• **Task statement**
Copy every line of the records below word for word, keeping each one unchanged and in its original order.

• **Extracted information**
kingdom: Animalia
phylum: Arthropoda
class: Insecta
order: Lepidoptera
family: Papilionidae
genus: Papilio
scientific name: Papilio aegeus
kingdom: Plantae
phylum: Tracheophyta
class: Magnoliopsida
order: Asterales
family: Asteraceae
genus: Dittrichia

• **Problem solution**
kingdom: Animalia
phylum: Arthropoda
class: Insecta
order: Lepidoptera
family: Papilionidae
genus: Papilio
scientific name: Papilio aegeus
kingdom: Plantae
phylum: Tracheophyta
class: Magnoliopsida
order: Asterales
family: Asteraceae
genus: Dittrichia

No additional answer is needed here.